Sliding in with a recipe that may not be the most holiday-appropriate (oopsy–check this page if you need some Thanksgiving inspiration though). You know what is appropriate though? Nourishing yourself simply as the social engagements start lining up and the to-do lists grow ever-longer. Even if you can detach yourself from some of the pressures of the holidays, the general atmosphere can be high-strung. From late November until the end of the year, your focus and precious time are stuck in a tug-of-war between your best intentions for calm and the seriously high demands of the season. Am I being dramatic or does anyone else feel this way at some point?
Throw some extra sugar, booze, the somewhat cluttered nature of festive decor (it’s cute but…), and a serious uptick in random spending on things most of us probably don’t need… and the grind of the holidays gets real real fast.
I don’t think food can solve all of these problems, but maybe slow cooking can? I mostly use my slow cooker for large batches of chickpeas, black beans etc. If I’m doing a more “finished product” kind of dish, I usually slam it on the high setting to get it done faster. The thing about slow cookers though, whether you use the high or low setting, is that they are quietly getting it done while you focus on other things. I know that this isn’t breaking news, but a reminder might be helpful this time of year.
This soup is somewhat similar to the root vegetable dal from my book, but with a significant coconut, lime, and spinach twist (and obviously the mega slow cooker twist). Another difference: the lentils seem to keep their shape in this recipe, despite the long cooking time. I run a sweet potato and onion through a box grater here so that the wispy shreds slowly melt around the lentils, eventually forming the body of the soup. Once you measure up your spices and grab a few pantry staples, this soup is pretty much in the bag. It’s a big batch that will feed you well for a while.
All my slow cooker people, hope you try this one. Stay slow and golden out there ;)
GOLDEN LENTIL SOUP WITH SWEET POTATOES, COCONUT, SPINACH & LIME
Print the recipe here!
NOTES: I only add the salt at the very end because I’m paranoid about adding it early and the lentils becoming tough as a result.
-This recipe is naturally oil-free, but I stirred a little coconut oil into the cooker at the end for that lush, fatty slick up top. Not necessary though!
-Grating sweet potatoes makes a huge mess, so I really do recommend doing it right within the slow cooker’s insert to keep it tidy.
-I dropped a dense dollop of coconut milk yogurt on top of our servings and it was heavenly. Highly recommend it!
-I think you could swing this on the “low” setting for 7-8 hours. One thing to remember is that spices tend to lose their power once you get into the 6-8 hour timeline. Taste and adjust if need be!
1 medium sweet potato, peeled (mine was around 375 grams)

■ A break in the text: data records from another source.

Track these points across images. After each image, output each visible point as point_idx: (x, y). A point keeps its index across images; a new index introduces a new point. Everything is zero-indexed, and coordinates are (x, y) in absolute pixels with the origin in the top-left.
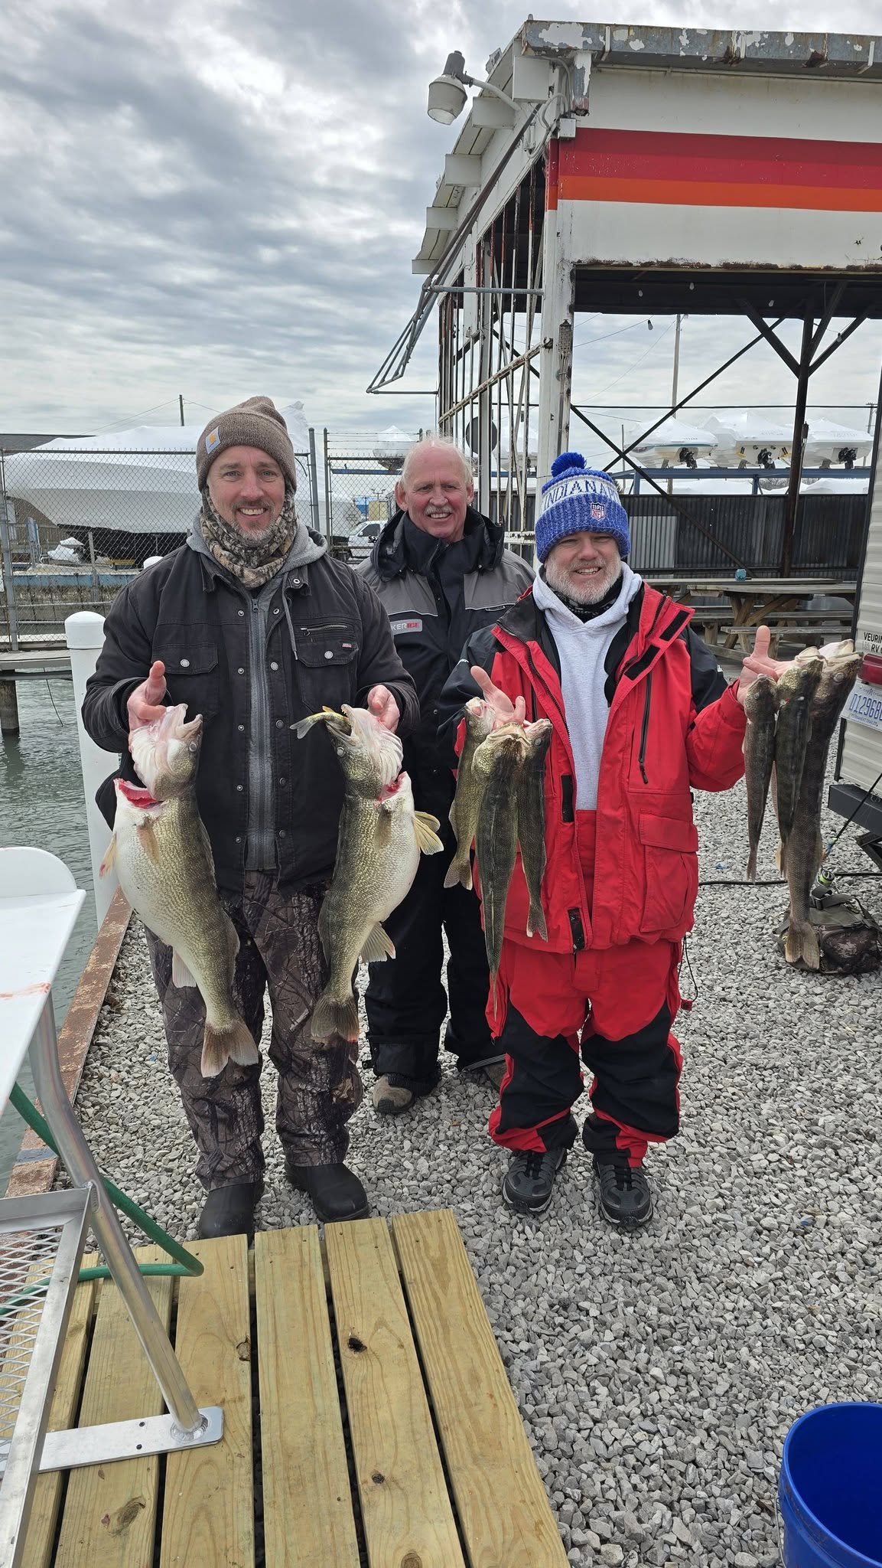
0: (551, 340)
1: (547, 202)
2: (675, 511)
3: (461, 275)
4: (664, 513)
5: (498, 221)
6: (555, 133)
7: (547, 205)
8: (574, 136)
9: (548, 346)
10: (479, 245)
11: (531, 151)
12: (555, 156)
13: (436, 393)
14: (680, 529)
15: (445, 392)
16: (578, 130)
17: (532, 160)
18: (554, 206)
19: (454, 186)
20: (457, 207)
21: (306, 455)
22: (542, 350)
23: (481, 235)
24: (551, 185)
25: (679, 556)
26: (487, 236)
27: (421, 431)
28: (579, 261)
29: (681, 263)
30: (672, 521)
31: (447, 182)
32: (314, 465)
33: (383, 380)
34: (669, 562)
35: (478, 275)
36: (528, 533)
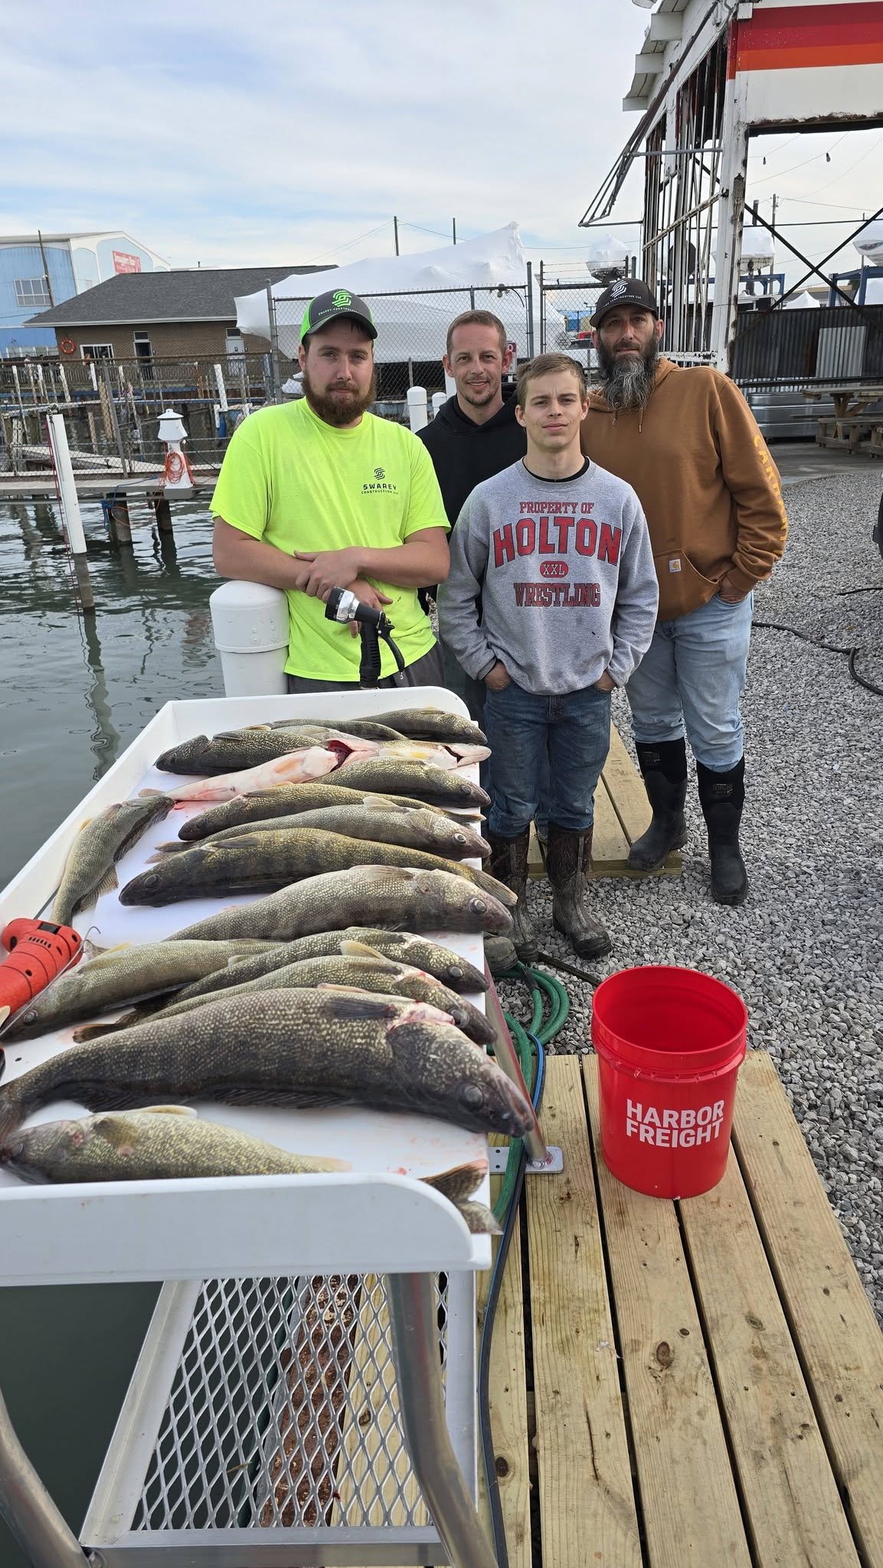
0: (728, 190)
1: (728, 72)
2: (864, 320)
3: (664, 116)
4: (854, 323)
5: (693, 75)
6: (736, 14)
7: (727, 76)
8: (750, 17)
9: (725, 195)
10: (678, 93)
11: (718, 25)
12: (735, 35)
13: (641, 222)
14: (869, 339)
15: (650, 221)
16: (754, 11)
17: (718, 34)
18: (733, 77)
19: (657, 42)
20: (663, 52)
21: (524, 287)
22: (721, 198)
23: (680, 85)
24: (731, 57)
25: (867, 365)
26: (685, 85)
27: (627, 258)
28: (753, 122)
29: (840, 116)
30: (861, 331)
31: (652, 39)
32: (530, 296)
33: (593, 216)
34: (855, 369)
35: (677, 121)
36: (705, 353)
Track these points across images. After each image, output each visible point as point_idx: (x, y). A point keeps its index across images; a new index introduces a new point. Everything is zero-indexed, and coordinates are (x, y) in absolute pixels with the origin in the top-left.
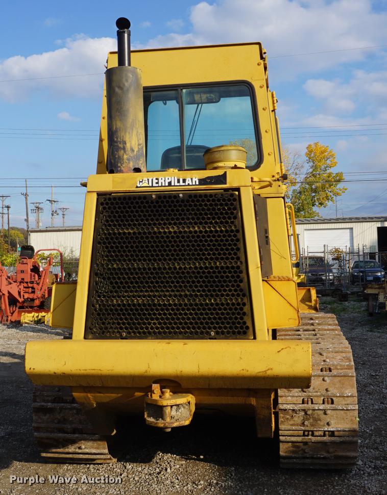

1 medium yellow onion, peeled
1 ½ cups split red lentils
3-4 cloves of garlic, peeled and minced
3 inches fresh ginger, peeled and minced
1 14.5 ounce (428 ml) can crushed tomatoes
1 14.5 ounce (428 ml) can light coconut milk
4 cups water
2 teaspoons ground turmeric
¼ teaspoon cayenne pepper (or more to taste)
1 ½ teaspoons black mustard seeds
1 ½ teaspoons ground cumin
2-3 dried curry leaves (optional)
ground black pepper, to taste
2 cups tightly packed baby spinach (or more if you like)
1 lime, juiced
sea salt, to taste
Set a box grater over/inside your slow cooker insert. Grate the sweet potato directly into the insert. Grate the yellow onion directly into the insert as well.
Rinse the red lentils thoroughly, until they stop foaming up in the strainer. Shake the excess moisture off and transfer them to your slow cooker insert.
To the insert, add the garlic, ginger, crushed tomatoes, coconut milk, water, turmeric, cayenne, mustard seeds, cumin, curry leaves, and black pepper. Give it all a good stir. In all honesty it’s going to look sort of gross at this point.
Place the insert into your slow cooker unit, lock the lid on top, and set the cooker to “high.” Let the soup cook for 4 hours.
Once the 4 hours are up, carefully remove the lid and stir the soup up a bit. Add the spinach, lime juice, and enough salt to season to your liking. Stir the soup one more time and lock the lid back on. Keep the soup going on the “high” setting until the spinach is wilted.
Serve the soup hot with chopped cilantro.